__Work to complete__:
Please list every city, with its country, where the passage on refugee self-reliance below says the studies took place.
___ Excerpted passage ___
Refugee self-reliance and humanitarian action
Bringing together three studies, on Halba (Lebanon), Delhi (India), and Thessaloniki (Greece), Making Lives offers a critical perspective on self-reliance as a conceptual and programmatic framework that privileges economic aspects of refugee well-being and market-based interventions by humanitarian organisations. Economic self-reliance through employment becomes an unachievable goal for humanitarian organisations when access to the formal labour market is restricted for refugees by political and legal barriers. Therefore, humanitarian livelihoods interventions focused on self-reliance end up providing a form of distraction through leisure activities, and, at best, supporting refugees’ own coping strategies. The authors propose that, if it is to inform efforts to support the well-being of urban refugees, ‘self-reliance’ should be imagined as an abstract and perhaps ultimately unachievable status, dependent on structural changes, but to which humanitarian programmes might in some way contribute; and as multi-dimensional (not just an economic concern, but also a political, legal, social, and cultural one), multi-scalar (a challenge for individuals, households, and communities, with their mutual dependencies), and multi-temporal (dependent on conditions in the short term and long term).
As protracted displacement increasingly contributes to urban change and poses a challenge for city governance and infrastructures, this research project focuses on ‘urban-itarian’ settings – cities that are home to a growing number of ‘persons of concern’ (a category that includes refugees and returned refugees, asylum-seekers, IDPs and returned IDPs, stateless people, and others), and increased humanitarian activity. In these contexts, humanitarian organisations provide an additional layer of urban infrastructure, on top of the conventional provisions for protection, basic services, and livelihoods for persons of concern. They face growing pressure from governmental donors to provide more specialised responses to conflicts and disasters that cannot be isolated from wider urban dynamics.
The project focuses on refugee self-reliance in the city. It explores the socio-economic practices of refugees and host communities, the challenges faced by refugees in gaining access to labour markets, and the ways in which humanitarian actors, often in collaboration with city authorities, seek to promote refugee livelihoods. A broad notion of the market as a space of social practices (characterised by power relations, flows and exchanges, negotiation, and the pursuit of aspirations) informs an analysis of the way in which the activities of institutional actors become enmeshed with those of informal actors, which offer an alternative support network for refugees unable to engage in formal labour. While humanitarian organisations have placed particular emphasis on the economic dimensions of refugee self-reliance, this project explores other aspects of refugee well-being too. Understanding the barriers and limits to refugee self-reliance, as well as the potential shortcomings of self-reliance as a conceptual and programmatic framework, is key to improving the support that is available to refugees in urban settings.
___ Source data ___
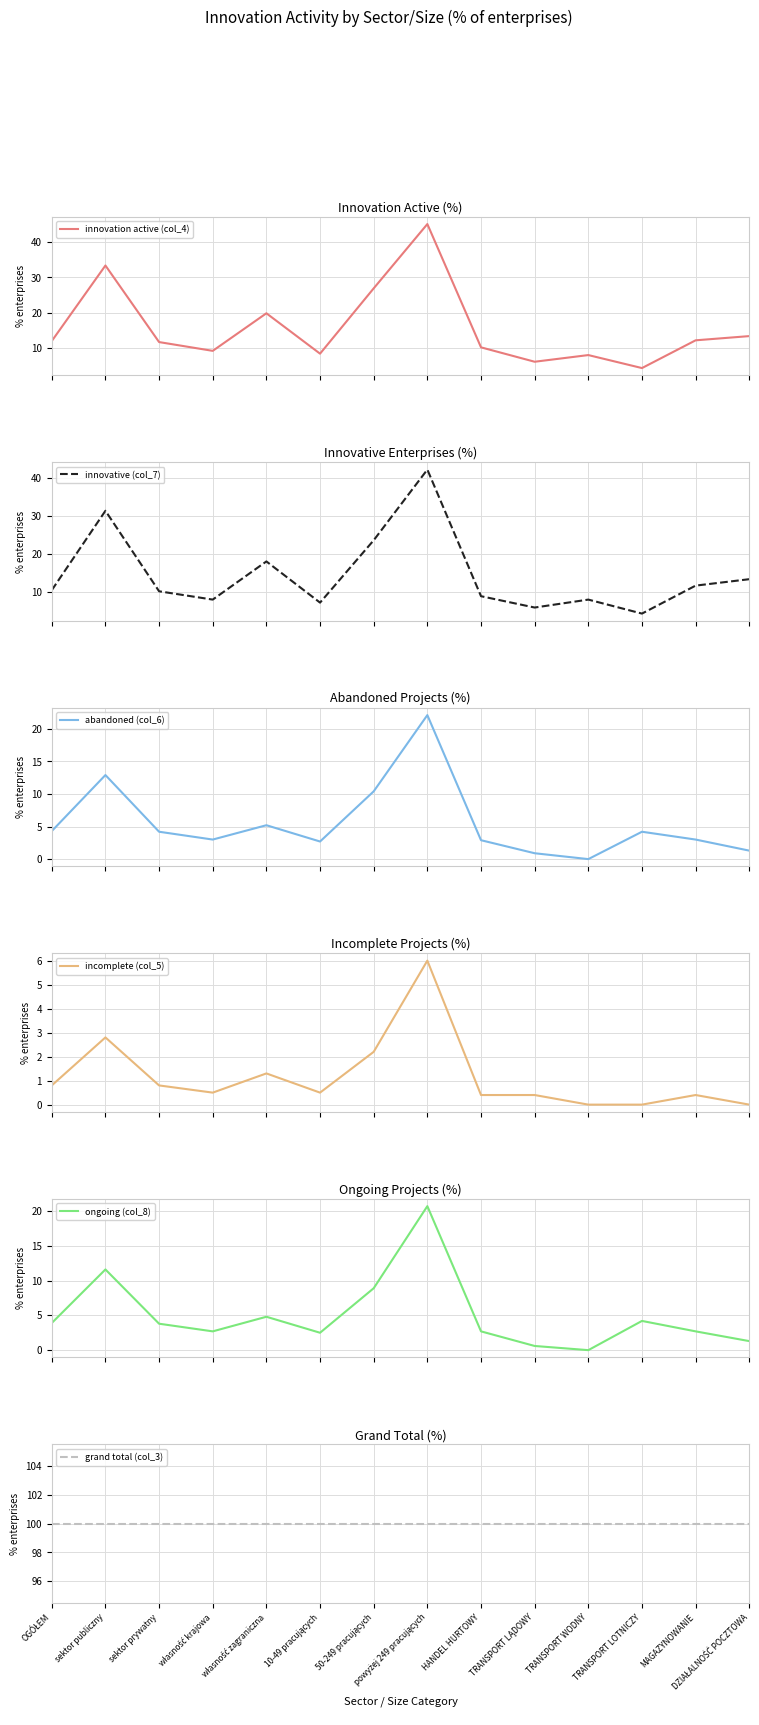

Rank the series at sektor publiczny from lowest to highest value.

incomplete (col_5), ongoing (col_8), abandoned (col_6), innovative (col_7), innovation active (col_4), grand total (col_3)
___
__Expected answer__:
Halba (Lebanon), Delhi (India), Thessaloniki (Greece)